The protest, which reached the Petroleum ministry, forced the regulator to rescind the decision, but this too has come back to haunt it as the suspect now wants to know how the ‘deal’ that ended with a warning letter has been overturned. The matter is still in court.

Late last Friday, Epra announced it had revoked the licence held by Swift Energy Distributors adding to the flip flop in addressing the illegal LPG business. It will be the second time the licence is revoked in less than half a year while the regulator says the firm has on three other occasions been found in breach.


The agencies are also said to be weakly joined in a multi-agency effort to root out the trade, another loophole that has seen various illegal dealers escape justice. Who raids, who charges and under what law has been a subject of blame game among enforcement agencies.
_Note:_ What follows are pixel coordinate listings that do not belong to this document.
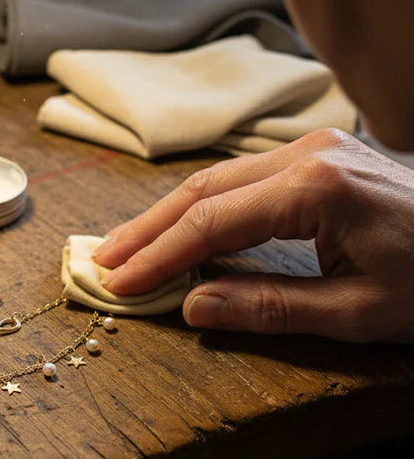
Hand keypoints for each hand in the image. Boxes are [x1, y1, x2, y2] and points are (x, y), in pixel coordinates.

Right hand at [94, 128, 413, 341]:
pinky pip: (241, 179)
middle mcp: (306, 154)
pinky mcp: (316, 156)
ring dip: (166, 215)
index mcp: (316, 189)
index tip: (118, 284)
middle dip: (147, 229)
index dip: (158, 256)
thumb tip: (192, 306)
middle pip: (202, 190)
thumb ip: (269, 306)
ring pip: (216, 179)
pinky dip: (201, 207)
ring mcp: (311, 148)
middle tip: (101, 260)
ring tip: (125, 246)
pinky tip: (177, 228)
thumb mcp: (357, 310)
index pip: (212, 223)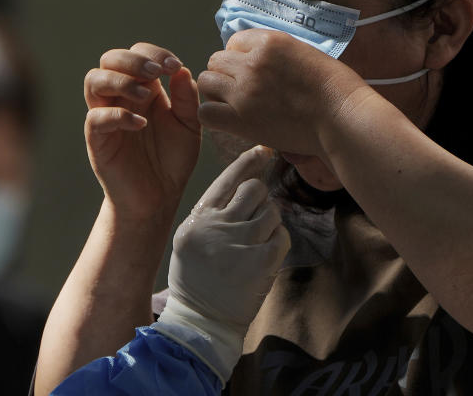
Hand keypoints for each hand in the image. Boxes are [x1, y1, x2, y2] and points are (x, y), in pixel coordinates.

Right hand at [84, 43, 200, 218]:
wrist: (159, 197)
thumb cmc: (172, 159)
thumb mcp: (190, 125)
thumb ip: (187, 98)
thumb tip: (182, 70)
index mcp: (144, 88)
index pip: (138, 54)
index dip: (155, 53)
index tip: (175, 66)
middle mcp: (121, 97)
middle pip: (110, 59)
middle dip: (132, 59)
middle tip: (156, 71)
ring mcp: (106, 116)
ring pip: (93, 80)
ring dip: (120, 80)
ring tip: (145, 94)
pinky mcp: (97, 139)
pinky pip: (96, 117)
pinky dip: (118, 116)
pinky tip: (141, 124)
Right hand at [158, 146, 290, 378]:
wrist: (201, 321)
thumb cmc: (197, 278)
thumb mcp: (191, 239)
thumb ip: (214, 212)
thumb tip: (248, 181)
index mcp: (198, 218)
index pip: (227, 179)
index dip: (248, 162)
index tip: (263, 151)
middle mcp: (217, 227)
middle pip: (255, 190)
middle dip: (261, 198)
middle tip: (256, 215)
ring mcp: (240, 244)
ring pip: (272, 212)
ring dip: (270, 223)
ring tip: (257, 241)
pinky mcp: (261, 262)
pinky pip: (282, 237)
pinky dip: (278, 243)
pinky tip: (265, 255)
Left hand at [196, 29, 368, 156]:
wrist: (342, 118)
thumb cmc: (333, 88)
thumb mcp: (303, 53)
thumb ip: (274, 53)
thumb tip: (253, 58)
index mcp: (270, 42)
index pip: (233, 42)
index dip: (240, 57)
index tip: (254, 72)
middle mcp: (253, 62)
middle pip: (216, 61)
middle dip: (227, 74)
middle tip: (244, 90)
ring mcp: (244, 91)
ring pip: (206, 82)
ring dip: (218, 92)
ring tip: (235, 104)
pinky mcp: (241, 119)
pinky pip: (206, 112)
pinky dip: (214, 115)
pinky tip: (230, 119)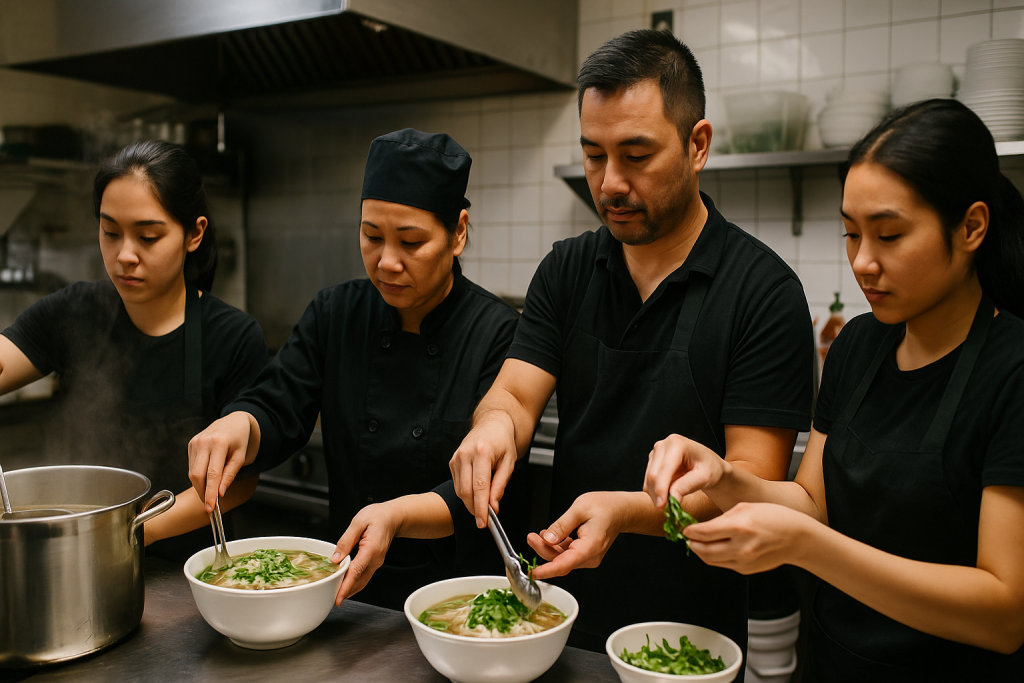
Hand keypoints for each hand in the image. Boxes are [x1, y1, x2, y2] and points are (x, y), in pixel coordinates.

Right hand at [188, 411, 255, 511]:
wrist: (234, 421)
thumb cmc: (240, 439)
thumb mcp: (241, 457)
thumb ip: (230, 475)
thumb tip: (220, 493)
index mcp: (219, 443)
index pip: (212, 474)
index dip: (210, 493)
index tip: (210, 508)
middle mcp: (204, 442)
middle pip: (196, 475)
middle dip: (202, 492)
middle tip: (209, 505)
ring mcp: (195, 442)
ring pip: (192, 472)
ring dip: (199, 486)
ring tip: (210, 492)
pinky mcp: (191, 444)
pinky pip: (191, 466)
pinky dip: (198, 476)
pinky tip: (207, 478)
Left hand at [330, 502, 399, 604]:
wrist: (393, 517)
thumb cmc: (378, 516)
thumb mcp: (358, 522)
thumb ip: (346, 541)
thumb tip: (335, 559)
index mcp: (371, 549)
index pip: (356, 572)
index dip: (346, 586)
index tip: (338, 598)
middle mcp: (375, 560)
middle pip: (359, 581)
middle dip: (345, 592)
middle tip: (330, 599)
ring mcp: (376, 562)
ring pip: (362, 581)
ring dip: (350, 589)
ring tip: (335, 594)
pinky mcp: (375, 562)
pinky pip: (364, 576)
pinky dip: (354, 582)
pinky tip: (345, 583)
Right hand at [450, 413, 517, 527]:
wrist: (491, 424)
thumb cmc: (502, 441)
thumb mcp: (509, 463)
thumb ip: (500, 485)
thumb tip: (493, 506)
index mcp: (482, 452)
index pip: (479, 487)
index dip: (481, 507)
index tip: (484, 522)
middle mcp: (466, 454)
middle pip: (466, 491)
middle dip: (474, 509)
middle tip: (484, 520)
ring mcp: (456, 457)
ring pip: (459, 490)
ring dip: (470, 503)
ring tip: (482, 506)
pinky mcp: (452, 461)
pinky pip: (457, 484)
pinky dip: (465, 493)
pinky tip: (476, 492)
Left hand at [526, 491, 634, 580]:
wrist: (620, 510)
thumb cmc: (605, 507)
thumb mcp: (579, 509)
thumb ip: (561, 525)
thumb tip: (546, 539)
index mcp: (590, 547)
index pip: (565, 565)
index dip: (547, 570)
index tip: (534, 573)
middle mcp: (590, 557)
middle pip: (560, 561)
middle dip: (543, 551)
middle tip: (531, 538)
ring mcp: (588, 557)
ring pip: (562, 559)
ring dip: (548, 548)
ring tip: (536, 535)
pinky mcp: (585, 554)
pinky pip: (567, 555)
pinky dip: (556, 547)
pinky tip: (549, 536)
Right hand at [644, 434, 728, 508]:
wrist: (708, 465)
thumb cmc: (710, 469)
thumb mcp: (705, 477)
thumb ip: (687, 485)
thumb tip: (672, 497)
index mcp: (676, 444)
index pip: (663, 470)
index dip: (660, 489)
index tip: (661, 506)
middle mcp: (662, 445)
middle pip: (652, 475)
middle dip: (657, 495)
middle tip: (667, 510)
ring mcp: (655, 452)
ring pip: (648, 480)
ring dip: (657, 494)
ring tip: (673, 501)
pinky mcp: (652, 461)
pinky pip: (648, 481)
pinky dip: (656, 491)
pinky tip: (670, 493)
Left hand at [684, 502, 811, 574]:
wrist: (797, 538)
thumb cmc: (773, 517)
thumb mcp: (745, 507)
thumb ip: (721, 518)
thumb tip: (702, 527)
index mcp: (738, 527)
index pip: (703, 533)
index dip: (689, 531)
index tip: (684, 527)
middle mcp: (740, 547)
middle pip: (703, 550)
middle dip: (691, 543)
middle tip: (687, 536)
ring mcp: (743, 562)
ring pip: (711, 560)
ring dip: (700, 552)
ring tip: (697, 542)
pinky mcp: (746, 570)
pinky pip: (723, 564)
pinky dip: (715, 557)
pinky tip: (714, 548)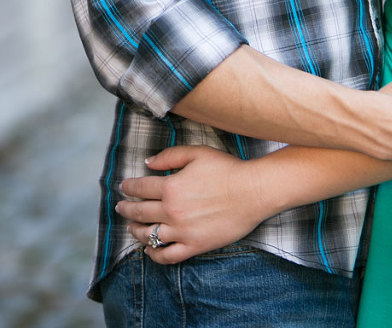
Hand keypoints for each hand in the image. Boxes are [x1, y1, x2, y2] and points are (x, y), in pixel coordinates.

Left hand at [116, 145, 267, 263]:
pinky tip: (149, 250)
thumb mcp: (198, 153)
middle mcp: (172, 211)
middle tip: (120, 207)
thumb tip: (148, 162)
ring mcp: (182, 231)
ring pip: (149, 235)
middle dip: (126, 209)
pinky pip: (167, 256)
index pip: (141, 188)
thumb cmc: (227, 169)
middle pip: (140, 212)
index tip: (123, 187)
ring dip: (136, 231)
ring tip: (132, 227)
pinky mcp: (193, 246)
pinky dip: (154, 254)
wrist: (252, 192)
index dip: (129, 187)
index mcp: (171, 187)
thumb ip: (171, 156)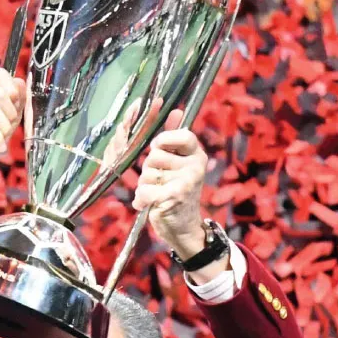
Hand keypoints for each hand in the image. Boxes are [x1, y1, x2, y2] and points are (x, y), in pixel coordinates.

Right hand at [0, 68, 25, 202]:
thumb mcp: (6, 117)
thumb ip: (16, 100)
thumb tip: (21, 84)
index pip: (0, 74)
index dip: (13, 90)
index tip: (15, 105)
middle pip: (0, 94)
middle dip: (11, 115)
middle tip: (8, 129)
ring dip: (3, 128)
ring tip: (2, 139)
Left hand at [132, 109, 209, 257]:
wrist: (183, 227)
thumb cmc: (177, 190)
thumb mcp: (180, 162)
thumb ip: (175, 138)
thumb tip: (176, 110)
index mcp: (197, 154)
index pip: (183, 134)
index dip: (165, 139)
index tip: (158, 147)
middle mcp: (195, 166)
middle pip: (156, 154)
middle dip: (149, 168)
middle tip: (160, 181)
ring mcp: (187, 182)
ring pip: (147, 173)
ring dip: (145, 185)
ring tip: (157, 193)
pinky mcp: (174, 197)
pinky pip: (145, 190)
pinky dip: (141, 199)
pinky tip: (148, 204)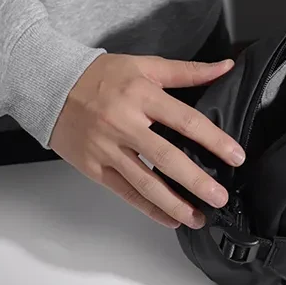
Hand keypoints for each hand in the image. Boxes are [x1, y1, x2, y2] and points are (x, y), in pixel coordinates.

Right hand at [50, 54, 244, 228]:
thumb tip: (225, 67)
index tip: (236, 156)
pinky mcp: (93, 167)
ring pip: (144, 182)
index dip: (214, 140)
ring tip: (198, 217)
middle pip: (167, 157)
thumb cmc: (101, 75)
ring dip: (174, 203)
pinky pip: (124, 192)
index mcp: (142, 96)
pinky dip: (148, 208)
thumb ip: (188, 71)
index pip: (187, 121)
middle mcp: (125, 124)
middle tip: (220, 197)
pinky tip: (169, 218)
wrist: (49, 84)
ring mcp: (107, 148)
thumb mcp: (145, 65)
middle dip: (196, 180)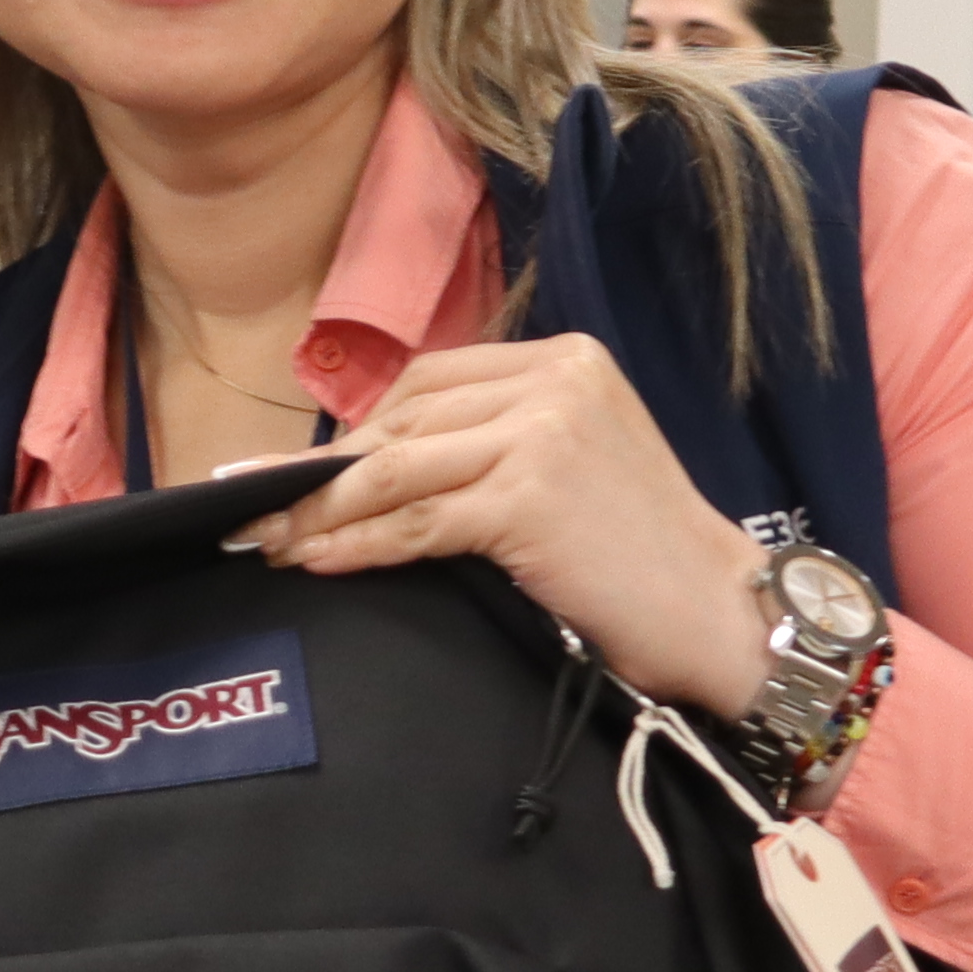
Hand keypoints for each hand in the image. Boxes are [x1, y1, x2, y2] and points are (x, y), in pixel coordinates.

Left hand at [227, 335, 777, 716]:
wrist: (717, 612)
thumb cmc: (641, 554)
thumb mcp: (573, 463)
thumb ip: (495, 442)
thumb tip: (372, 464)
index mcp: (564, 359)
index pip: (429, 382)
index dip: (359, 431)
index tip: (300, 471)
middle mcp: (553, 382)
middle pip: (403, 421)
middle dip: (322, 472)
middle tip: (255, 508)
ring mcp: (542, 435)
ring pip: (398, 470)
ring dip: (322, 511)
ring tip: (272, 542)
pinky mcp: (529, 498)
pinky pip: (417, 520)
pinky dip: (359, 543)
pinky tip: (319, 560)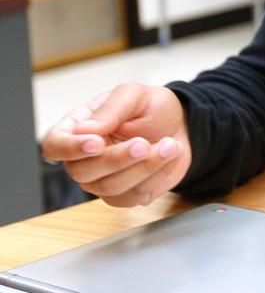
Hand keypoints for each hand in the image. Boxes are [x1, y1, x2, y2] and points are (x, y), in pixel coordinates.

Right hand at [39, 83, 192, 207]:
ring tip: (169, 145)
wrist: (182, 125)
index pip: (55, 145)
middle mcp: (84, 158)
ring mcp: (102, 180)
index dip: (70, 148)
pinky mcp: (125, 195)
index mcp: (78, 128)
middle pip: (82, 172)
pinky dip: (156, 177)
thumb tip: (84, 130)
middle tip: (144, 143)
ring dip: (144, 167)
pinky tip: (169, 157)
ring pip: (110, 187)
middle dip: (118, 158)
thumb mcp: (135, 95)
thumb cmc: (153, 107)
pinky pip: (133, 197)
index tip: (97, 143)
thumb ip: (112, 109)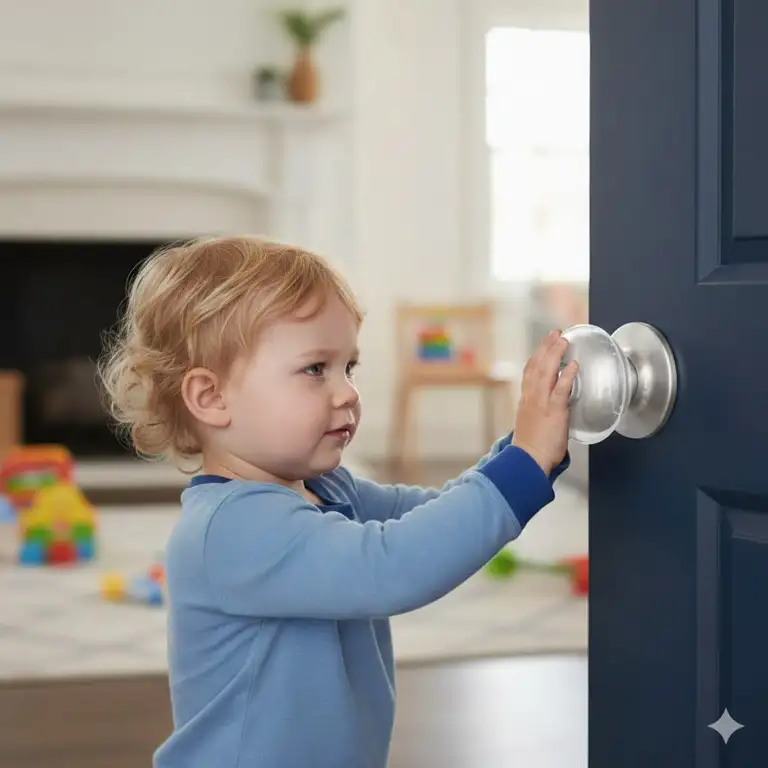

While the Anti-Counterfeit Authority can charge those who sell gas using brands they don’t own, the offence will only attract three times the value of goods seized. The Petroleum (Liquefied Petroleum Gas) Regulations, 2019 would fine them at least Sh10 million for it.

“The circumstances of this case disclose offences under the Petroleum (Liquefied Petroleum Gas) Regulations, 2019. Specifically, contraventions of regulations 13(1) and 14(a) as read with the Fifth Schedule. Further, the penalties described under this schedule, being a fine of Sh10 million are far steeper than those provided under the Anti-Counterfeit Act. I am, therefore, of the opinion that this matter falls under the mandate of EPRA,” ACA investigators wrote after the Syokimau raid.

An insider within ACA intimated to Smart Company that some 700 cylinders were being handed back to an offender in Embu after Epra failed to take up the matter involving refilling of brands without authority from the brand owners — another offence attracting Sh10 million fine.

The enforcement loopholes and increasing demand for cooking gas have made the trade a multi-billion shilling affair with some high ranking government officials, politicians, officials within the regulatory agencies, and police said to have joined the business, threatening to reverse the gains made in pushing for the clean cooking energy source.

The huge penalties are also said to have inflated the size of bribes sought from offenders whose cartel-like nature of operations ensures one of their own is saved from conviction whenever they are arrested.

Increasingly helpless traders have been seeking help from various quarters. In May, the Energy Dealers Association wrote to Interior CS Fred Matiang’i decrying the rampant stealing of cylinders and named the firms they suspected to be breaching their brands, indicating their helplessness at the hands of the cartels in the LPG market.

“Despite the requirement by the regulations that prohibit cross filling and transportation of cylinders with the exception of companies that have entered into a mutual agreement to do so, some of our members have refused to comply and have continued to illegally cross fill competitors’ cylinders without the authority to do so.


“This has put the general public at risk because it can’t be traced who filled the cylinders and whether safety requirements were followed,” dealers’ association chairman Peter Macharia wrote in the letter that was copied to Mining and Petroleum CS John Munyes and Epra DG Pavel Oimeke.

Frustrated dealers have been seeking permission to set up their own enforcement to protect their businesses in what may spark acrimonious crackdowns among the players, some of whom belong to the same umbrella organisations like the ADA.

Consumers and the general public can only pray that a tragedy will not be the wakeup call for action.